__YOUR TASK__
Edit all the material below so that every "Domain Admins" becomes "Enterprise Admins", and reproduce it with everything else unchanged.

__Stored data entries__

□ □ □ □ □

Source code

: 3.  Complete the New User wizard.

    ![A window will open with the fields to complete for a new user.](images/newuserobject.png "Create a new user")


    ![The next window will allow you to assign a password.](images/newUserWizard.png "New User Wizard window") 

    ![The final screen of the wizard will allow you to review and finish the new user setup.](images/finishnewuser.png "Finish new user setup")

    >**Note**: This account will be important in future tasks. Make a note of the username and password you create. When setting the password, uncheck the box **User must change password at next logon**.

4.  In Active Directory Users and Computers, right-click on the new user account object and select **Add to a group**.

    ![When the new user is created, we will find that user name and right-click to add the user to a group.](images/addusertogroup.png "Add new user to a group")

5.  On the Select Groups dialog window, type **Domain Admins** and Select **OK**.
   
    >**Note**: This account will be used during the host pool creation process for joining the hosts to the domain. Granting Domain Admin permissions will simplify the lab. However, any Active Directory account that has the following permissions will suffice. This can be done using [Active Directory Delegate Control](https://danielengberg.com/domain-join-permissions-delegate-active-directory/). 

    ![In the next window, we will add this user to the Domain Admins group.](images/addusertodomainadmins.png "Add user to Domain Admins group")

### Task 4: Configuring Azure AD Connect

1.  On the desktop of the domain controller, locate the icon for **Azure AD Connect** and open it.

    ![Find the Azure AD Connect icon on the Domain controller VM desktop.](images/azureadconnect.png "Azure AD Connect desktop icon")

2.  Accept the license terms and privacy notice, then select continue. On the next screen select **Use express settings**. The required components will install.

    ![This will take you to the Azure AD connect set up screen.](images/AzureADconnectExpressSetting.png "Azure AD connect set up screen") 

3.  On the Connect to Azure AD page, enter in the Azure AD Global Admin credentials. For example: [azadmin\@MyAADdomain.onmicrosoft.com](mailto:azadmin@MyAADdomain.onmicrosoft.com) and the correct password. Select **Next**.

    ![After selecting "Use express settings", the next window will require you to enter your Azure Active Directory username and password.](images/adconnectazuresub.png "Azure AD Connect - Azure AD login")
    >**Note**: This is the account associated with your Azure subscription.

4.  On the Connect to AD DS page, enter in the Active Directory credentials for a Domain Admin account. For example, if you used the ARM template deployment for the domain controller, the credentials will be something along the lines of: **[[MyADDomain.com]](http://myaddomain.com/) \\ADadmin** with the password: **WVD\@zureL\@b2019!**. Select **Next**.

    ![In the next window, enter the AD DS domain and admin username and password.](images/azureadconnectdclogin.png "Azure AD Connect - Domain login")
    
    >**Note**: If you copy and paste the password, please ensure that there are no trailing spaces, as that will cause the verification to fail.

□ □ □ □ □

__SOLUTION FOR THIS EXERCISE__
Source code

: 3.  Complete the New User wizard.

    ![A window will open with the fields to complete for a new user.](images/newuserobject.png "Create a new user")


    ![The next window will allow you to assign a password.](images/newUserWizard.png "New User Wizard window") 

    ![The final screen of the wizard will allow you to review and finish the new user setup.](images/finishnewuser.png "Finish new user setup")

    >**Note**: This account will be important in future tasks. Make a note of the username and password you create. When setting the password, uncheck the box **User must change password at next logon**.

4.  In Active Directory Users and Computers, right-click on the new user account object and select **Add to a group**.

    ![When the new user is created, we will find that user name and right-click to add the user to a group.](images/addusertogroup.png "Add new user to a group")

5.  On the Select Groups dialog window, type **Enterprise Admins** and Select **OK**.
   
    >**Note**: This account will be used during the host pool creation process for joining the hosts to the domain. Granting Domain Admin permissions will simplify the lab. However, any Active Directory account that has the following permissions will suffice. This can be done using [Active Directory Delegate Control](https://danielengberg.com/domain-join-permissions-delegate-active-directory/). 

    ![In the next window, we will add this user to the Enterprise Admins group.](images/addusertodomainadmins.png "Add user to Enterprise Admins group")

### Task 4: Configuring Azure AD Connect

1.  On the desktop of the domain controller, locate the icon for **Azure AD Connect** and open it.

    ![Find the Azure AD Connect icon on the Domain controller VM desktop.](images/azureadconnect.png "Azure AD Connect desktop icon")

2.  Accept the license terms and privacy notice, then select continue. On the next screen select **Use express settings**. The required components will install.

    ![This will take you to the Azure AD connect set up screen.](images/AzureADconnectExpressSetting.png "Azure AD connect set up screen") 

3.  On the Connect to Azure AD page, enter in the Azure AD Global Admin credentials. For example: [azadmin\@MyAADdomain.onmicrosoft.com](mailto:azadmin@MyAADdomain.onmicrosoft.com) and the correct password. Select **Next**.

    ![After selecting "Use express settings", the next window will require you to enter your Azure Active Directory username and password.](images/adconnectazuresub.png "Azure AD Connect - Azure AD login")
    >**Note**: This is the account associated with your Azure subscription.

4.  On the Connect to AD DS page, enter in the Active Directory credentials for a Domain Admin account. For example, if you used the ARM template deployment for the domain controller, the credentials will be something along the lines of: **[[MyADDomain.com]](http://myaddomain.com/) \\ADadmin** with the password: **WVD\@zureL\@b2019!**. Select **Next**.

    ![In the next window, enter the AD DS domain and admin username and password.](images/azureadconnectdclogin.png "Azure AD Connect - Domain login")
    
    >**Note**: If you copy and paste the password, please ensure that there are no trailing spaces, as that will cause the verification to fail.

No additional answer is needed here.